- **What you need to do**
Could you repeat the data word for word while skipping the pictures?

- **Data for review**
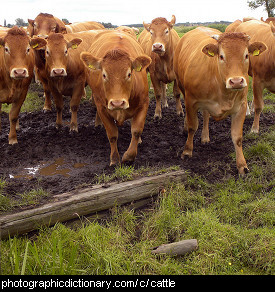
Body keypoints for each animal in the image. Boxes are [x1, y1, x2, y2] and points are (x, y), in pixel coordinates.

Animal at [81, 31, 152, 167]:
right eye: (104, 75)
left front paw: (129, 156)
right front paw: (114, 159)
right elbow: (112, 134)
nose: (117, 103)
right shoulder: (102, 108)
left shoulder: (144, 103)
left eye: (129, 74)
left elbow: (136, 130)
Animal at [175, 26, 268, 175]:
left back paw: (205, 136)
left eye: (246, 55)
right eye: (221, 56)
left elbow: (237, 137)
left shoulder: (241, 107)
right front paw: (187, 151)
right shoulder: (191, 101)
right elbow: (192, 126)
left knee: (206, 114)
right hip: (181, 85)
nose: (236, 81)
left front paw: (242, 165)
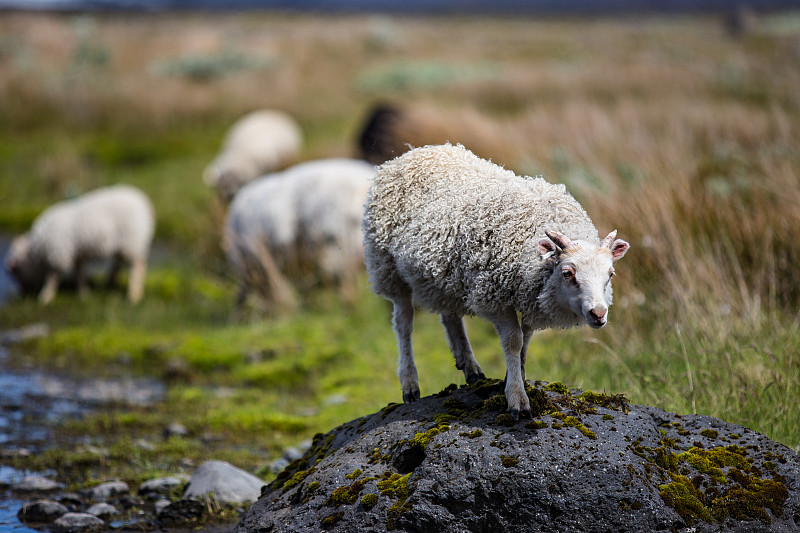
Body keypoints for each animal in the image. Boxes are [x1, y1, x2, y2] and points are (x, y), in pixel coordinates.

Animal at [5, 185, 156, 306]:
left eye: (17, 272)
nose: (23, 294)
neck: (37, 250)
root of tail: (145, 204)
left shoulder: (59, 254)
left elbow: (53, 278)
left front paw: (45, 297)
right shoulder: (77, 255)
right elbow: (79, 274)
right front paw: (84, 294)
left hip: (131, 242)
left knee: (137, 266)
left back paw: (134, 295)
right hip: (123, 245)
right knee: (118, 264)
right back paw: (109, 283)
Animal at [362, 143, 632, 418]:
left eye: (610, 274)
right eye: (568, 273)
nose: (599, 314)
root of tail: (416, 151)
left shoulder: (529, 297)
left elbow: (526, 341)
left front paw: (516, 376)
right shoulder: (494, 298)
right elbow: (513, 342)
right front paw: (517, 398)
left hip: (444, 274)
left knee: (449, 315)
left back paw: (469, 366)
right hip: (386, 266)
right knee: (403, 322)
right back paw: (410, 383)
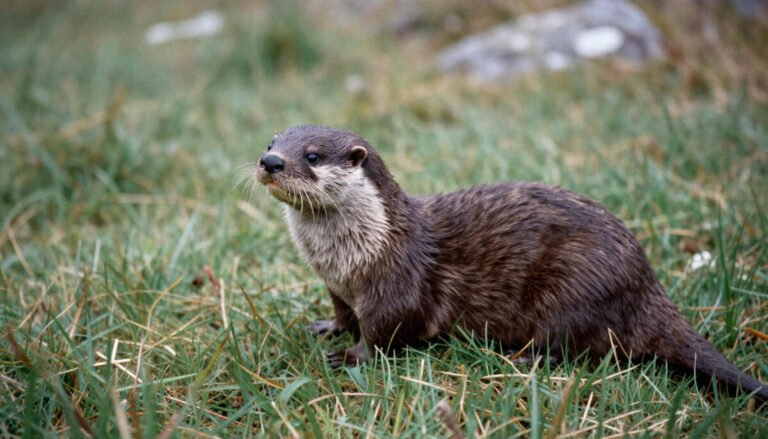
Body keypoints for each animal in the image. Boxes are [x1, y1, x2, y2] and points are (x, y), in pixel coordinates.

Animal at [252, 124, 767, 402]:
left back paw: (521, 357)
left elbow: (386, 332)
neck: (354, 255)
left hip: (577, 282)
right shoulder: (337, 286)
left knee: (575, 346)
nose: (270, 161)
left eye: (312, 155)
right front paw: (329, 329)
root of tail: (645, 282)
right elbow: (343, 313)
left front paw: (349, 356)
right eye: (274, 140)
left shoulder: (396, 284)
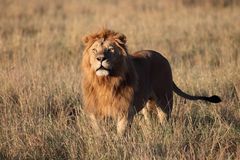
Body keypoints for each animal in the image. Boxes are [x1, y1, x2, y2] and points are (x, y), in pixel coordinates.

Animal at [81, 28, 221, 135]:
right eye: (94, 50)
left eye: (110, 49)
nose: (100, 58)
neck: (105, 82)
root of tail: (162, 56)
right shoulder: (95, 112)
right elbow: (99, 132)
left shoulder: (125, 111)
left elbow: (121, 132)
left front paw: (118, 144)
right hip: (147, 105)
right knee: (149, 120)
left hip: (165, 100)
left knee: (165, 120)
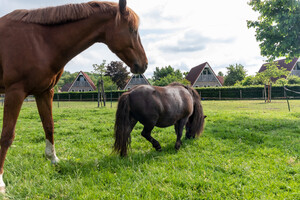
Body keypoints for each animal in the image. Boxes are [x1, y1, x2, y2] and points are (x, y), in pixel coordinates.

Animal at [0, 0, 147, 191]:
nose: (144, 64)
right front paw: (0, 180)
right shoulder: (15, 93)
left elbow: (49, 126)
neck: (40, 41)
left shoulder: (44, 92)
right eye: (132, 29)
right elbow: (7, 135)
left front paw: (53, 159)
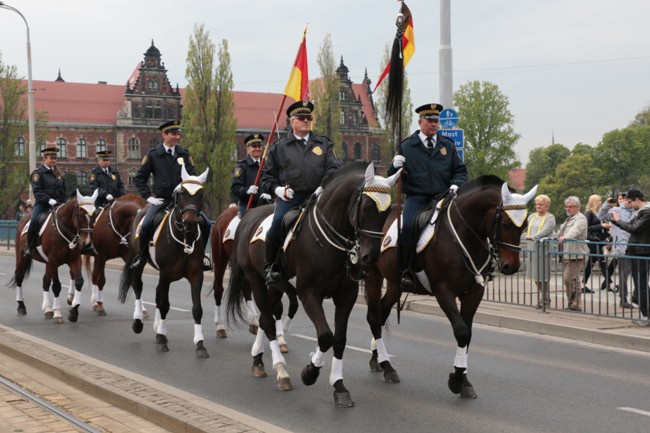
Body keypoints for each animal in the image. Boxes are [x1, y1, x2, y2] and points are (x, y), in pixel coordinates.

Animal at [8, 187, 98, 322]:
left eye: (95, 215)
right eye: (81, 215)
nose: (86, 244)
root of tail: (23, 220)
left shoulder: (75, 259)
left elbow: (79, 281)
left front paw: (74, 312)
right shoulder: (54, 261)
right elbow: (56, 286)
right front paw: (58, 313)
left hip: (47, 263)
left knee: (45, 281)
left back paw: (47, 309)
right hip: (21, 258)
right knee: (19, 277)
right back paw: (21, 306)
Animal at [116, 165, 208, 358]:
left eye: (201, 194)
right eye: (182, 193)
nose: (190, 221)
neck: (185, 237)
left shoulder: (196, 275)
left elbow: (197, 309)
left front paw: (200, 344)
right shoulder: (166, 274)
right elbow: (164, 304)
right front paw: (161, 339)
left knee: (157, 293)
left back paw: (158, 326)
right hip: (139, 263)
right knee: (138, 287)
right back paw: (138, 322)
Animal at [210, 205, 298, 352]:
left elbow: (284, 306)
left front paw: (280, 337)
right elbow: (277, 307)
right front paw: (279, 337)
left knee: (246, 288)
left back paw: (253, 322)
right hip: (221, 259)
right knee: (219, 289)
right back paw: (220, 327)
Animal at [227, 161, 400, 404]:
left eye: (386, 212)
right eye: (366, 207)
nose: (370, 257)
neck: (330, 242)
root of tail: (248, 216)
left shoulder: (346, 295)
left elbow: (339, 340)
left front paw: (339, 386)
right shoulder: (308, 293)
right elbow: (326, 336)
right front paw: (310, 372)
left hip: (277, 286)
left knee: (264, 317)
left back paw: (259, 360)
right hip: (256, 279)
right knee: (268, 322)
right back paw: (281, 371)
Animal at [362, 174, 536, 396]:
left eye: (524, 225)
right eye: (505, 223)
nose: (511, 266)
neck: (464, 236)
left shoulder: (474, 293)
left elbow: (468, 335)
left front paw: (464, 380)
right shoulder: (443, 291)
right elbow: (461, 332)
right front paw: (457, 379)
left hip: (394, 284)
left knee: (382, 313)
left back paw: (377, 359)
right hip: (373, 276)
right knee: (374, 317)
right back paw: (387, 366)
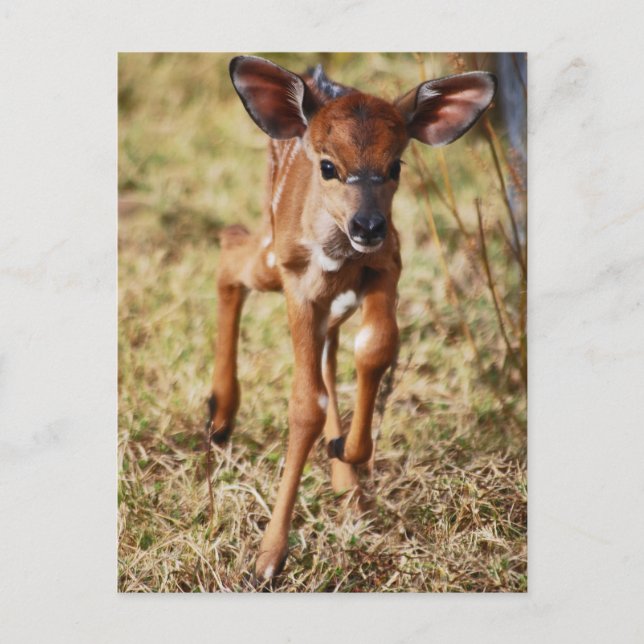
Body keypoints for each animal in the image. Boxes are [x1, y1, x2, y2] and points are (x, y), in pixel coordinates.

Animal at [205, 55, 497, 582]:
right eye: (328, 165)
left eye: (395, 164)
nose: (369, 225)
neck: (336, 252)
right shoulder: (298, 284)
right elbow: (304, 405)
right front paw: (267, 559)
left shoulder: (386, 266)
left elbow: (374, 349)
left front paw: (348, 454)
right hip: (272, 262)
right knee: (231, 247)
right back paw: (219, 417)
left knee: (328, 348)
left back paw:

- **Result**
Body keypoints for each animal in the image. Boxes are [x1, y1, x2, y2] and points are (x, y), in pixel coordinates.

Animal at [81, 31, 152, 167]:
right eye: (104, 75)
left front paw: (129, 156)
right front paw: (114, 159)
right elbow: (112, 134)
nose: (117, 103)
right shoulder: (102, 108)
left shoulder: (144, 103)
left eye: (129, 74)
left elbow: (136, 130)
Animal at [175, 26, 268, 175]:
left back paw: (205, 136)
left eye: (246, 55)
right eye: (221, 56)
left elbow: (237, 137)
left shoulder: (241, 107)
right front paw: (187, 151)
right shoulder: (191, 101)
right elbow: (192, 126)
left knee: (206, 114)
right hip: (181, 85)
nose: (236, 81)
left front paw: (242, 165)
Body keypoints for each animal in the image. Boxes are [x1, y1, x2, y2] and points are (x, y), in pixel coordinates.

Animal at [5, 185, 156, 306]:
left eye: (17, 272)
nose: (23, 294)
neck: (37, 250)
root of tail: (145, 204)
left shoulder: (59, 254)
left elbow: (53, 278)
left front paw: (45, 297)
right shoulder: (77, 255)
right elbow: (79, 274)
right front paw: (84, 294)
left hip: (131, 242)
left knee: (137, 266)
left back paw: (134, 295)
right hip: (123, 245)
right knee: (118, 264)
right back paw: (109, 283)
Animal at [362, 143, 632, 418]:
left eye: (610, 274)
right eye: (568, 273)
nose: (599, 314)
root of tail: (416, 151)
left shoulder: (529, 297)
left elbow: (526, 341)
left front paw: (516, 376)
right shoulder: (494, 298)
right elbow: (513, 342)
right front paw: (517, 398)
left hip: (444, 274)
left knee: (449, 315)
left back paw: (469, 366)
right hip: (386, 266)
right knee: (403, 322)
right back paw: (410, 383)
Body keypoints for each animal in the image. Boxes are [x1, y1, x2, y2] and points are (x, y), in pixel coordinates.

Animal at [252, 124, 767, 402]:
left back paw: (521, 357)
left elbow: (386, 332)
neck: (354, 255)
left hip: (577, 282)
right shoulder: (337, 286)
left knee: (575, 346)
nose: (270, 161)
left eye: (312, 155)
right front paw: (329, 329)
root of tail: (645, 282)
right elbow: (343, 313)
left front paw: (349, 356)
right eye: (274, 140)
left shoulder: (396, 284)
Body keypoints for each animal in the image. Boxes are [x1, y1, x2, y2] and points are (x, y), in pixel coordinates.

Animal at [81, 28, 221, 135]:
right eye: (94, 50)
left eye: (110, 49)
nose: (100, 58)
neck: (105, 82)
root of tail: (162, 56)
right shoulder: (95, 112)
right elbow: (99, 132)
left shoulder: (125, 111)
left elbow: (121, 132)
left front paw: (118, 144)
right hip: (147, 105)
right knee: (149, 120)
left hip: (165, 100)
left knee: (165, 120)
Body keypoints for each animal in the image. Boxes are [x1, y1, x2, y2] and points are (x, y), in pixel coordinates.

Animal at [0, 0, 147, 191]:
nose: (144, 64)
right front paw: (0, 180)
right shoulder: (15, 93)
left elbow: (49, 126)
neck: (40, 41)
left shoulder: (44, 92)
right eye: (132, 29)
right elbow: (7, 135)
left front paw: (53, 159)
Body keypoints for each animal in the image. Boxes are [x1, y1, x2, y2] and points are (x, y), in pixel coordinates.

Animal at [8, 187, 98, 322]:
left eye: (95, 215)
right eye: (81, 215)
nose: (86, 244)
root of tail: (23, 220)
left shoulder: (75, 259)
left elbow: (79, 281)
left front paw: (74, 312)
right shoulder: (54, 261)
right elbow: (56, 286)
right front paw: (58, 313)
left hip: (47, 263)
left knee: (45, 281)
left back paw: (47, 309)
right hip: (21, 258)
right knee: (19, 277)
right back paw: (21, 306)
Animal at [116, 165, 208, 358]:
left eye: (201, 194)
right eye: (182, 193)
nose: (190, 221)
neck: (185, 237)
left shoulder: (196, 275)
left elbow: (197, 309)
left front paw: (200, 344)
right shoulder: (166, 274)
right elbow: (164, 304)
right front paw: (161, 339)
left knee: (157, 293)
left back paw: (158, 326)
right hip: (139, 263)
right knee: (138, 287)
right back paw: (138, 322)
Animal at [210, 205, 298, 352]:
left elbow: (284, 306)
left front paw: (280, 337)
right elbow: (277, 307)
right front paw: (279, 337)
left knee: (246, 288)
left back paw: (253, 322)
right hip: (221, 259)
right knee: (219, 289)
right back paw: (220, 327)
Animal at [227, 161, 400, 404]:
left eye: (386, 212)
right eye: (366, 207)
nose: (370, 257)
neck: (330, 242)
root of tail: (248, 216)
left shoulder: (346, 295)
left elbow: (339, 340)
left front paw: (339, 386)
right shoulder: (308, 293)
right elbow: (326, 336)
right front paw: (310, 372)
left hip: (277, 286)
left knee: (264, 317)
left back paw: (259, 360)
right hip: (256, 279)
right knee: (268, 322)
right back paw: (281, 371)
Animal at [362, 174, 536, 396]:
left eye: (524, 225)
right eye: (505, 223)
nose: (511, 266)
neck: (464, 236)
left shoulder: (474, 293)
left elbow: (468, 335)
left front paw: (464, 380)
right shoulder: (443, 291)
right elbow: (461, 332)
right front paw: (457, 379)
left hip: (394, 284)
left knee: (382, 313)
left back paw: (377, 359)
right hip: (373, 276)
right knee: (374, 317)
right back paw: (387, 366)
Body keypoints for each animal in the image. Boxes are [x1, y1, x2, y2] and points are (x, y), in pixel coordinates.

Animal at [205, 55, 497, 582]:
right eye: (328, 165)
left eye: (395, 164)
nose: (369, 225)
neck: (336, 252)
right shoulder: (298, 284)
right elbow: (304, 405)
right front paw: (267, 559)
left shoulder: (386, 266)
left elbow: (374, 349)
left front paw: (348, 454)
right hip: (272, 262)
right knee: (231, 247)
right back paw: (219, 417)
left knee: (328, 348)
left back paw:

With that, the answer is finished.